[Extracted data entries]

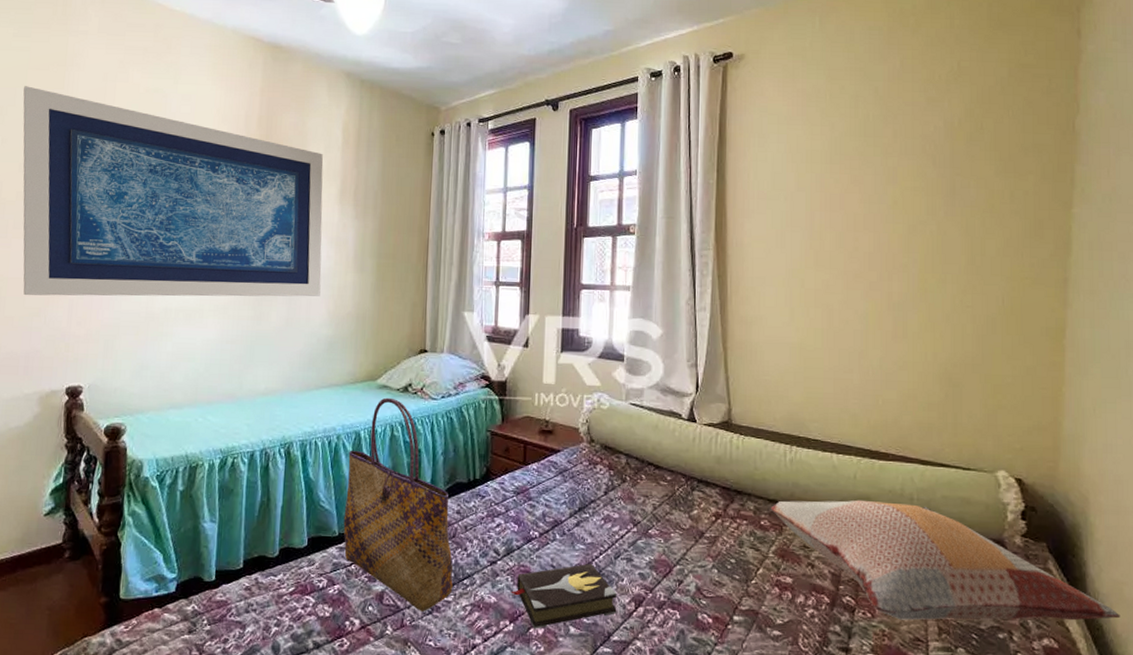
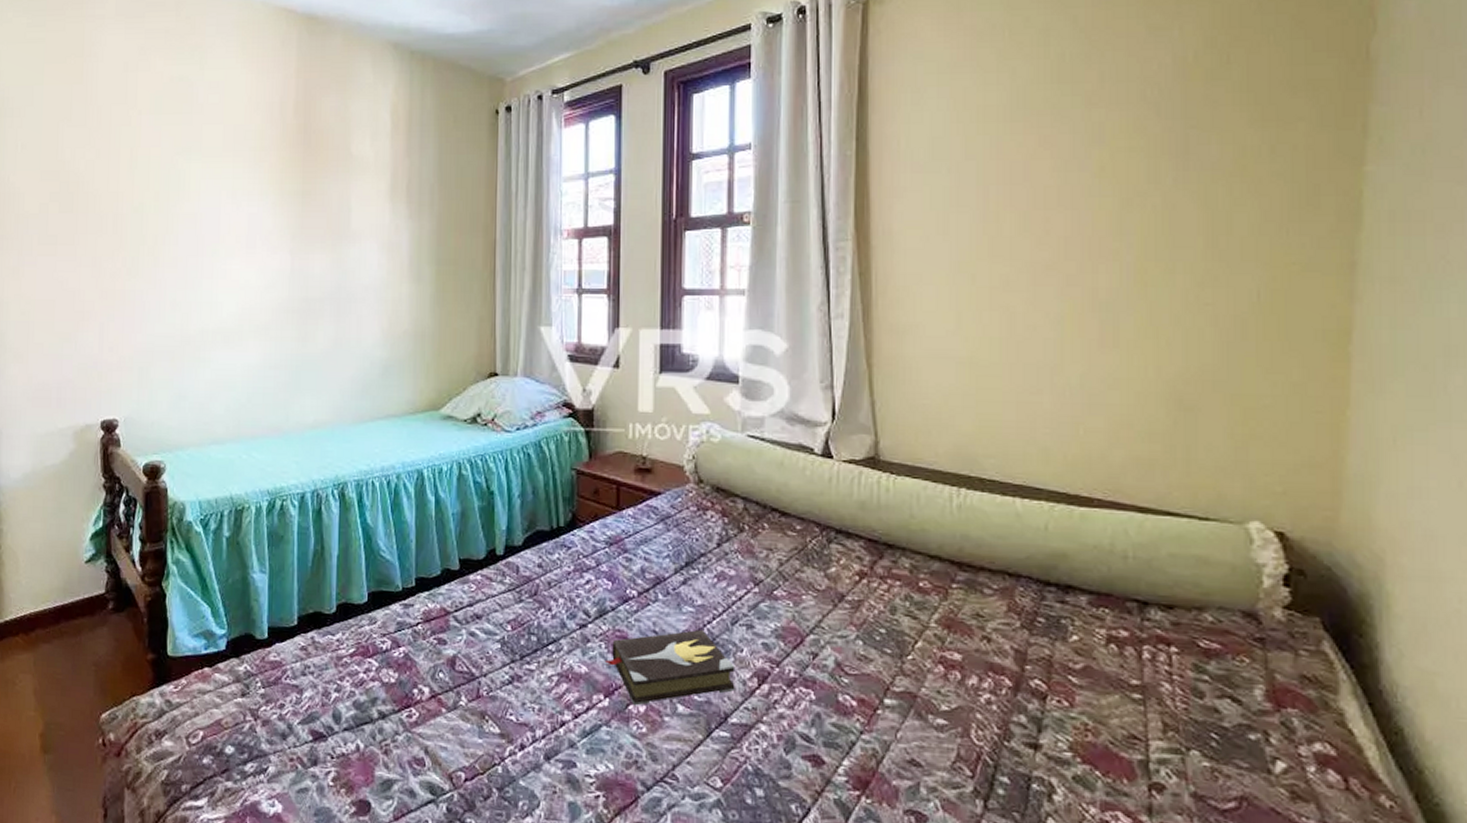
wall art: present [23,86,324,297] -> none [41,83,373,320]
tote bag: present [343,397,453,611] -> none [407,430,536,681]
decorative pillow: present [770,499,1121,621] -> none [931,557,1431,721]

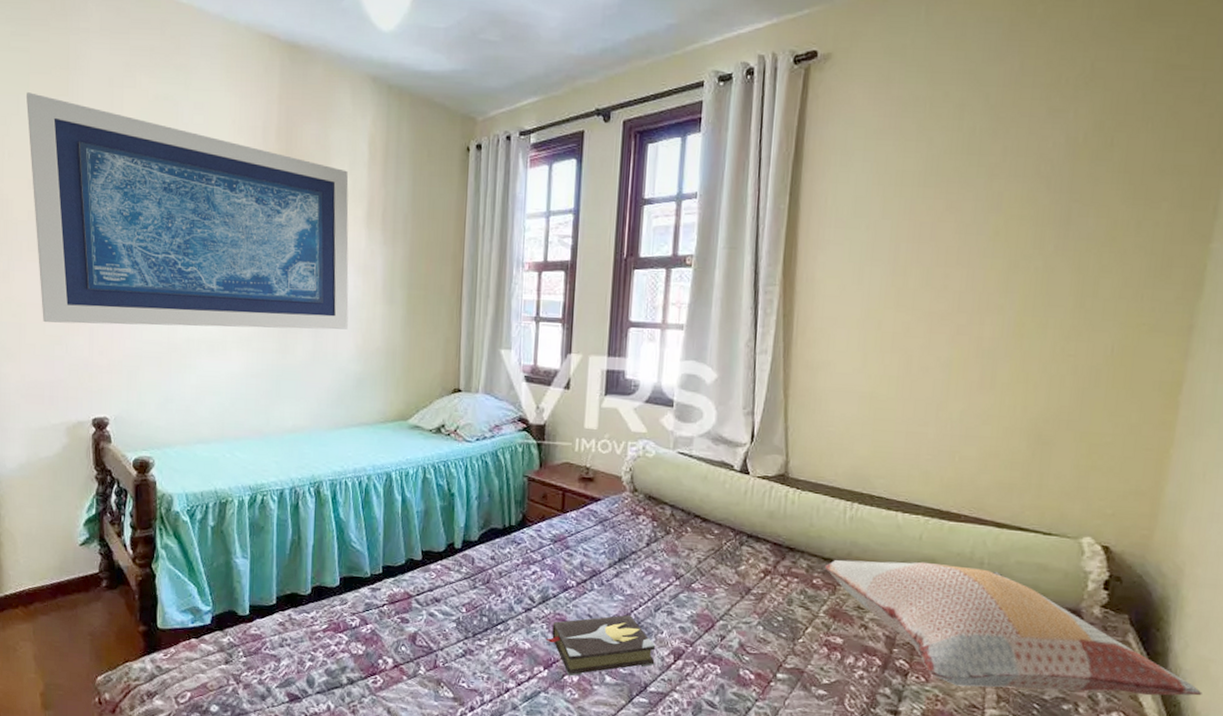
wall art: none [41,83,373,320] -> present [27,92,349,330]
decorative pillow: none [931,557,1431,721] -> present [824,559,1202,696]

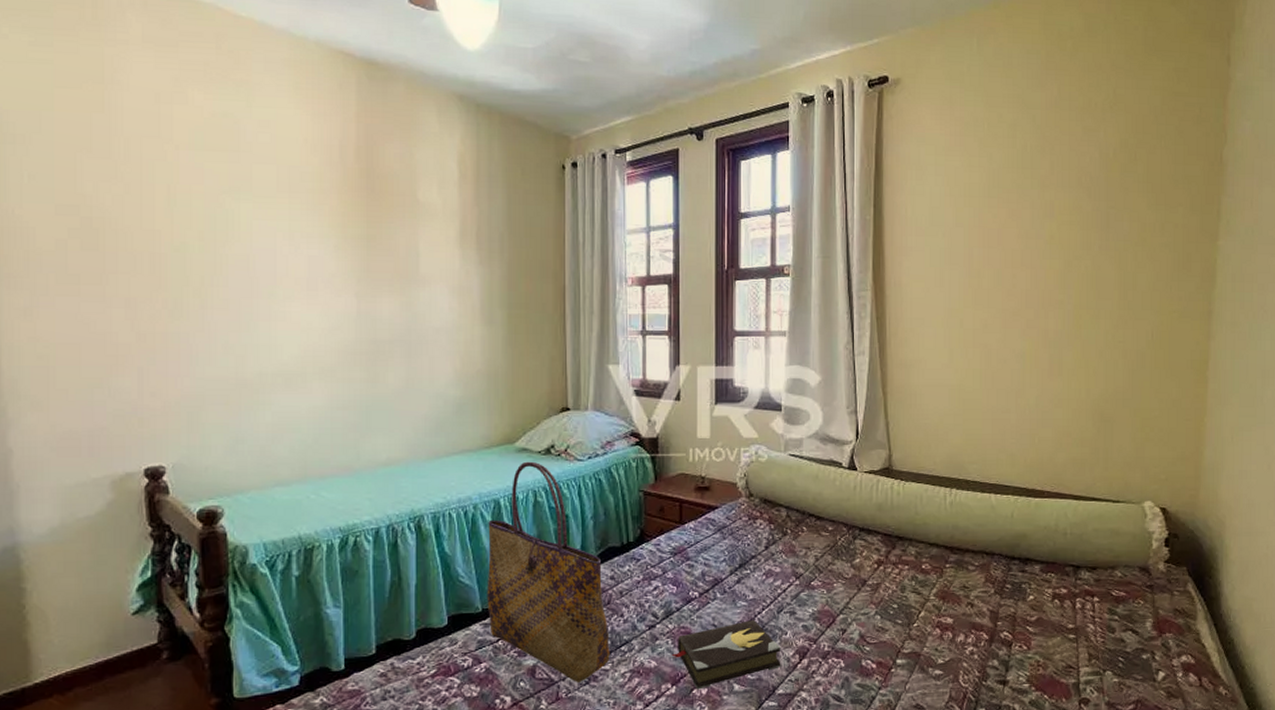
wall art: present [27,92,349,330] -> none [51,108,444,364]
tote bag: none [375,438,487,654] -> present [487,461,610,682]
decorative pillow: present [824,559,1202,696] -> none [931,537,1249,650]

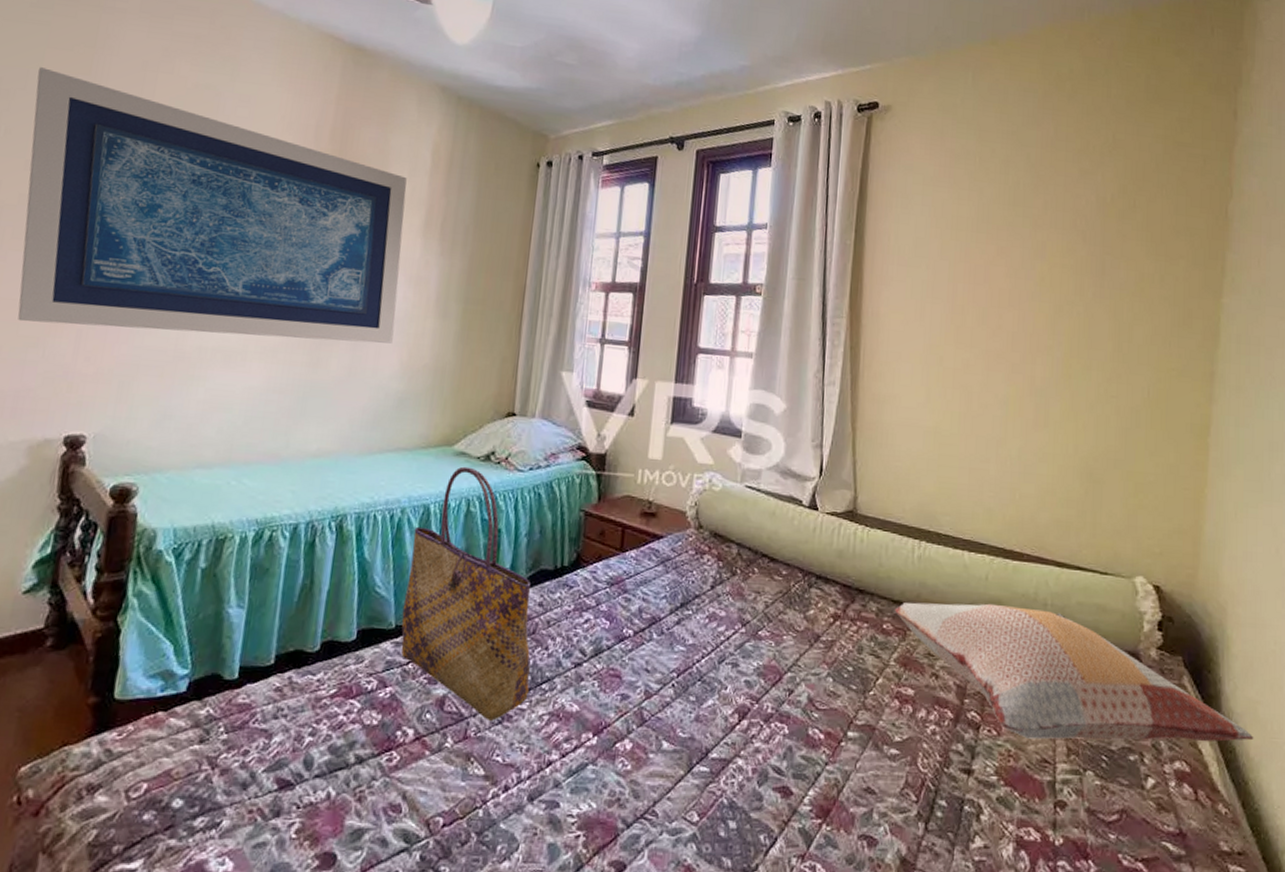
wall art: none [51,108,444,364] -> present [18,67,407,344]
hardback book: present [671,619,781,690] -> none [596,667,719,744]
decorative pillow: none [931,537,1249,650] -> present [894,602,1254,742]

> Your task: An exact restatement of the lines from the one with "wall art: none [51,108,444,364]" through the last line of the data is the only acceptable answer.

> Answer space:
wall art: none [51,108,444,364] -> present [18,67,407,344]
hardback book: present [671,619,781,690] -> none [596,667,719,744]
decorative pillow: none [931,537,1249,650] -> present [894,602,1254,742]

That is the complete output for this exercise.